The Railway 12306 technical team had previously stated that third-party ticket-grabbing platforms, through high-frequency requests, consume large amounts of server resources and bandwidth—effectively resembling DDoS attacks—which can slow system response times, cause lag, or even lead to system crashes. Ahead of the 2026 Spring Festival travel rush, 12306 announced upgrades to its anti-bot system, incorporating multi-dimensional analysis including access frequency, user behavior, device characteristics, account credibility, and network IP. Suspicious requests are placed into a slow queue for processing, with the system capable of intercepting tens of millions of abnormal access attempts per day.

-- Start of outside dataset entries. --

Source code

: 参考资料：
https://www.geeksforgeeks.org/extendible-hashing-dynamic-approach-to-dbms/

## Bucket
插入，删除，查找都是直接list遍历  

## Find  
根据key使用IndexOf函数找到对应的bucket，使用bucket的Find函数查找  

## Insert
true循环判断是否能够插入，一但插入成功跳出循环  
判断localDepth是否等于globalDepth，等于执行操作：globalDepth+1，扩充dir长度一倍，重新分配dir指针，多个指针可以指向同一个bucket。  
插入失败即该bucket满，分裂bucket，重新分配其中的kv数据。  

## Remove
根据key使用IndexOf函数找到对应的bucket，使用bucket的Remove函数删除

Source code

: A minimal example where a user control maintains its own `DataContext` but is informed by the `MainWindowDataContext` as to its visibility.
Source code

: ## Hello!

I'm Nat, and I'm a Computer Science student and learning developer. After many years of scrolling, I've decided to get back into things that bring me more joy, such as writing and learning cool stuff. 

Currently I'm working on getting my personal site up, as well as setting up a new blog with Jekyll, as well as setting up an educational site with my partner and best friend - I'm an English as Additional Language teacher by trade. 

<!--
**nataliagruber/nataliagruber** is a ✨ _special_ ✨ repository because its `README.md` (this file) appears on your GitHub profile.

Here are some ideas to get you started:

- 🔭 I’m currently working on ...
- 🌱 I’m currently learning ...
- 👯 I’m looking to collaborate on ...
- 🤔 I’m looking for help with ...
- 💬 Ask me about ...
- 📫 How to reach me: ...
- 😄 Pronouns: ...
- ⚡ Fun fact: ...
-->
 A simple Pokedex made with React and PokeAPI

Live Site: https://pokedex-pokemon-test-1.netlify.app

In December 2025, the Beijing Municipal Administration for Market Regulation organized an administrative meeting with 12 platforms including Ctrip, Qunar, Fliggy, Tongcheng, Meituan, and High-Speed Rail Manager, focusing on misleading promotions such as “speed-up packages,” “dual channels,” and “ticket monitoring,” as well as implications that paid services could grant priority access to tickets, and required rectifications.


News Worth a Quick Look

  • On April 10, YouTube Premium in the U.S. announced another price increase. The individual plan rose from $13.99 to $15.99, the family plan from $22.99 to $26.99, and the Lite plan—which removes only some ads—from $7.99 to $8.99. YouTube Premium had previously raised prices in the U.S. and multiple international markets in 2023 and 2024. Last month, Netflix and Amazon Prime Video also increased their prices.
  • Mark Gurman claims
    • Recent supply chain rumors suggesting that the foldable iPhone is facing production bottlenecks and may be delayed until 2027 are inaccurate. Apple is reportedly not encountering major mass production issues, and the device remains on track to debut in September, with a market release expected shortly thereafter.
    • Apple’s smart glasses, internally codenamed N50, are undergoing intensive testing. The device will not feature a display, instead relying on an integrated array of cameras and microphones to support photo and video capture, audio playback, and AI voice interaction. It is made from high-end acetate materials, and the design team is currently testing at least four frame styles, including slim rectangular, classic wide rectangular, and oval shapes. The product is planned for release in 2027.
    • Former Apple AI chief John Giannandrea is set to officially leave the company after his stock vesting period ends on April 15, one year after stepping back from leading Apple Intelligence due to underwhelming performance and repeated delays in Siri upgrades. He is expected to move into advisory or board roles at startups after his departure.
  • According to CoinDesk, rising global energy prices driven by geopolitical tensions in the Middle East have put Bitcoin miners under significant pressure. Data from analytics platform Checkonchain shows that by mid-March 2026, the average production cost of one Bitcoin had risen to $88,000. In comparison, the market price hovered around $69,200, implying a loss of about $19,000 (21%) per coin mined.
  • According to The Washington Post, Anthropic recently held a closed-door meeting at its San Francisco headquarters, inviting around 15 Christian leaders. Over the two-day event, discussions focused on guiding the ethical and spiritual development of AI, covering topics such as how chatbots should respond to grief or self-harm tendencies, and even whether AI could be considered a “child of God.” Attendees noted that Anthropic’s team expressed significant concern over the growing unpredictability of AI systems. Researchers studying internal model mechanisms recently suggested that systems like Claude may already exhibit “functional emotions.” Some participants stated they were unwilling to rule out the possibility that humans might bear moral obligations toward the AI systems they create. Religious and academic attendees viewed the initiative as an attempt by Anthropic to move beyond Silicon Valley’s traditionally secular mindset and seek ethical guidance from external belief systems. The summit is reportedly just the beginning, with Anthropic planning further engagements with representatives from other philosophical and religious traditions.